Use case A — Mid-volume EV motor (60,000 sets/year).
- Requirement: BH ≤ 5 µm, skewed stator, frequent design updates.
- Outcome: Laser achieves BH 2–4 µm consistently with N₂, quick revisions for slot tweaks, and no tooling cost. Unit cost slightly higher but offset by change agility and saved lead time.
- Winner: Laser for the first 12–24 months or across variant families.
Use case B — High-volume traction motor (600,000 sets/year).
- Requirement: BH ≤ 5 µm, three rotor variants, fixed design, tight PPAP.
- Outcome: Stamping with 6% t clearance + planish + preventive hone holds BH 3–6 µm, CpK ≥ 1.33. Per-lam cost is less than half of laser and press can feed in-die skew and interlock.
- Winner: Stamping once the design is frozen and tooling is amortized.
Practical acceptance criteria we run to
- Burr height: ≤ 5 µm mean; ≤ 10 µm max (both processes).
- Coating puncture test: 500 V DC; no shorts across 100 random edge sites per batch.
- Stack flatness: ≤ 0.05 mm/100 mm OD.
- Dimensional: Slots ±0.02 mm (laser) or ±0.015 mm (stamping) on PPAP; OD/ID concentricity ≤ 0.03 mm.
- Core loss delta: ≤ +1.0% vs. material baseline.
- SPC gates: Cp ≥ 1.67 / Cpk ≥ 1.33 on BH and slot width.
How we decide with customers
- Volume & mix: Below ~100k sets/year or with frequent design changes → laser first. Above that with stable prints → stamping.
- Geometry severity: Extremely fine slot necks or nonstandard fillets often favor laser for edge fidelity; later, we redesign for stampability.
- Timeline: Laser gets parts in days; stamping needs die lead time but pays back in pennies-per-lam savings.
- Magnetics KPI: If your loss budget is tight, we pilot both routes and compare stack loss; coating integrity usually decides it.
- Futureproofing: We often launch on laser, lock performance, then transfer to stamping with matched edges (planish, hone, CpK matched) to keep magnetic results steady.
Engineer’s notes on slot entry and burrs
On stamped parts, design slot entry with micro-radius (R 0.05–0.10) to cut micro-spikes.

Dataset
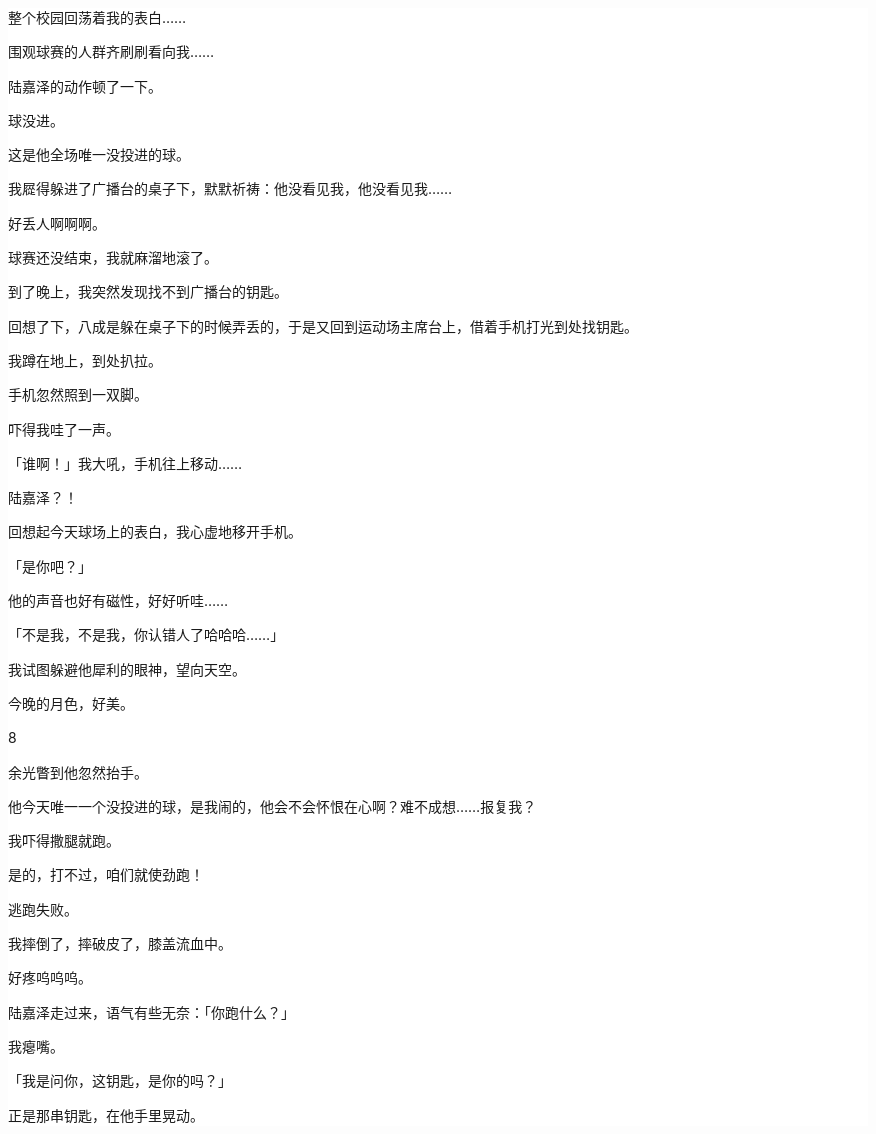 整个校园回荡着我的表白……

围观球赛的人群齐刷刷看向我……

陆嘉泽的动作顿了一下。

球没进。

这是他全场唯一没投进的球。

我㞞得躲进了广播台的桌子下，默默祈祷：他没看见我，他没看见我……

好丢人啊啊啊。

球赛还没结束，我就麻溜地滚了。

到了晚上，我突然发现找不到广播台的钥匙。

回想了下，八成是躲在桌子下的时候弄丢的，于是又回到运动场主席台上，借着手机打光到处找钥匙。

我蹲在地上，到处扒拉。

手机忽然照到一双脚。

吓得我哇了一声。

「谁啊！」我大吼，手机往上移动……

陆嘉泽？！

回想起今天球场上的表白，我心虚地移开手机。

「是你吧？」

他的声音也好有磁性，好好听哇……

「不是我，不是我，你认错人了哈哈哈……」

我试图躲避他犀利的眼神，望向天空。

今晚的月色，好美。

8

余光瞥到他忽然抬手。

他今天唯一一个没投进的球，是我闹的，他会不会怀恨在心啊？难不成想……报复我？

我吓得撒腿就跑。

是的，打不过，咱们就使劲跑！

逃跑失败。

我摔倒了，摔破皮了，膝盖流血中。

好疼呜呜呜。

陆嘉泽走过来，语气有些无奈：「你跑什么？」

我瘪嘴。

「我是问你，这钥匙，是你的吗？」

正是那串钥匙，在他手里晃动。
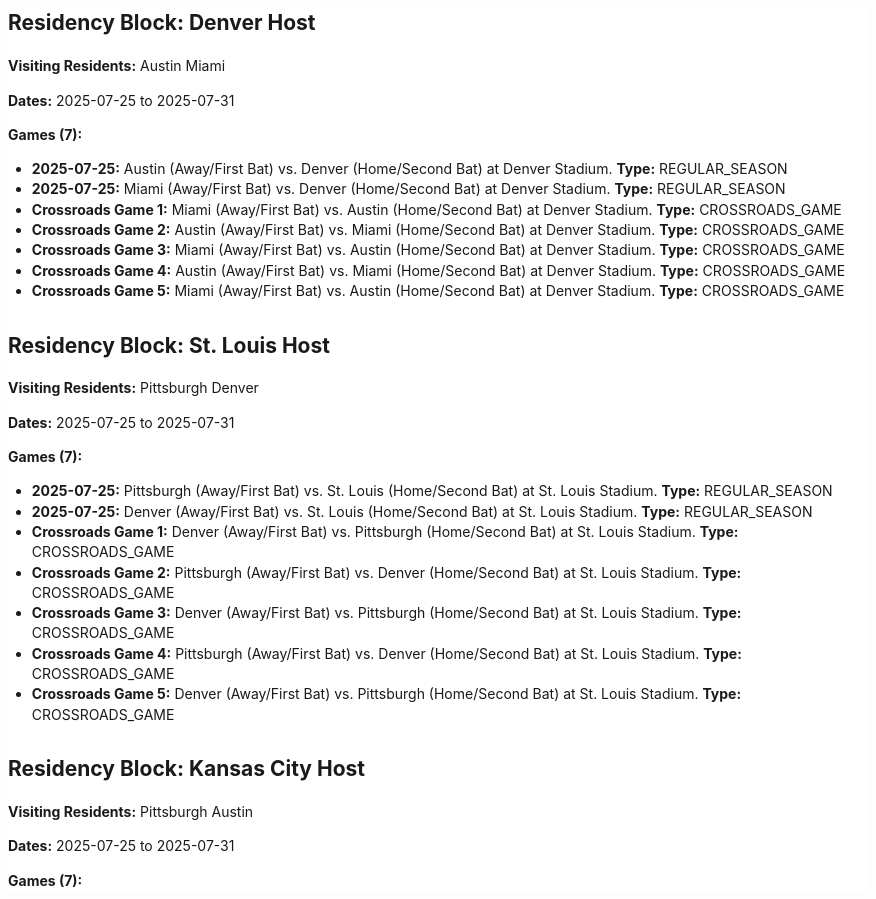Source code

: ## Residency Block: Denver Host 

**Visiting Residents:** Austin Miami 

**Dates:** 2025-07-25 to 2025-07-31

**Games (7):**

- **2025-07-25:** Austin (Away/First Bat) vs. Denver (Home/Second Bat)  at Denver Stadium. **Type:** REGULAR_SEASON
- **2025-07-25:** Miami (Away/First Bat) vs. Denver (Home/Second Bat)  at Denver Stadium. **Type:** REGULAR_SEASON
- **Crossroads Game 1:** Miami (Away/First Bat) vs. Austin (Home/Second Bat)  at Denver Stadium. **Type:** CROSSROADS_GAME
- **Crossroads Game 2:** Austin (Away/First Bat) vs. Miami (Home/Second Bat)  at Denver Stadium. **Type:** CROSSROADS_GAME
- **Crossroads Game 3:** Miami (Away/First Bat) vs. Austin (Home/Second Bat)  at Denver Stadium. **Type:** CROSSROADS_GAME
- **Crossroads Game 4:** Austin (Away/First Bat) vs. Miami (Home/Second Bat)  at Denver Stadium. **Type:** CROSSROADS_GAME
- **Crossroads Game 5:** Miami (Away/First Bat) vs. Austin (Home/Second Bat)  at Denver Stadium. **Type:** CROSSROADS_GAME

## Residency Block: St. Louis Host 

**Visiting Residents:** Pittsburgh Denver 

**Dates:** 2025-07-25 to 2025-07-31

**Games (7):**

- **2025-07-25:** Pittsburgh (Away/First Bat) vs. St. Louis (Home/Second Bat)  at St. Louis Stadium. **Type:** REGULAR_SEASON
- **2025-07-25:** Denver (Away/First Bat) vs. St. Louis (Home/Second Bat)  at St. Louis Stadium. **Type:** REGULAR_SEASON
- **Crossroads Game 1:** Denver (Away/First Bat) vs. Pittsburgh (Home/Second Bat)  at St. Louis Stadium. **Type:** CROSSROADS_GAME
- **Crossroads Game 2:** Pittsburgh (Away/First Bat) vs. Denver (Home/Second Bat)  at St. Louis Stadium. **Type:** CROSSROADS_GAME
- **Crossroads Game 3:** Denver (Away/First Bat) vs. Pittsburgh (Home/Second Bat)  at St. Louis Stadium. **Type:** CROSSROADS_GAME
- **Crossroads Game 4:** Pittsburgh (Away/First Bat) vs. Denver (Home/Second Bat)  at St. Louis Stadium. **Type:** CROSSROADS_GAME
- **Crossroads Game 5:** Denver (Away/First Bat) vs. Pittsburgh (Home/Second Bat)  at St. Louis Stadium. **Type:** CROSSROADS_GAME

## Residency Block: Kansas City Host 

**Visiting Residents:** Pittsburgh Austin 

**Dates:** 2025-07-25 to 2025-07-31

**Games (7):**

Task requirements
Extend the text on choosing laser cutting or stamping for motor laminations, beginning right after its last sentence. The data is not needed for anything here.

Task output
On the laser, exit outside the slot (lead-out) to avoid a heat-soaked stop at the slot mouth.
For both, measure BH specifically at tooth tips and slot entries, where coating breach matters most.
Example: stack loss vs burr height (simple model)
For small burr fractions and intact coating, a linearized model fits well in practice:
ΔP ≈ α · BHmean + β · Lbreach
α ≈ 0.12% per µm BH, β ≈ 0.6% per % of breached edge length.
If BHmean = 4 µm and Lbreach = 0, then ΔP ≈ 0.48%—consistent with Table 2.
A single percent of coating breach adds ≈ 0.6%, overpowering small BH differences.
Implication: Don’t chase 2 µm vs. 3 µm while ignoring rare coating punctures.
Environmental, safety, and housekeeping
- Laser: Fume extraction must capture Fe/Si particulates; no oil, clean shop, minimal swarf.
- Stamping: Lube mist and burr fines require separation/filtration; thorough chip control to protect die edges.
- Edge safety: Specify break-edge ≤ 10 µm (not a chamfer) to maintain magnetic area yet keep handling safe.
Putting it all together
Both technologies can produce burr-free, low-loss rotor and stator stacks when run in a capable window. Laser shines for speed to market, design agility, and fine features; stamping dominates for stable designs at automotive scale with the lowest cost per lamination.
Our standard path is to launch with laser, finalize magnetics and tolerances, and transition to stamping at volume—keeping burr and coating metrics constant so your performance stays locked while your cost drops.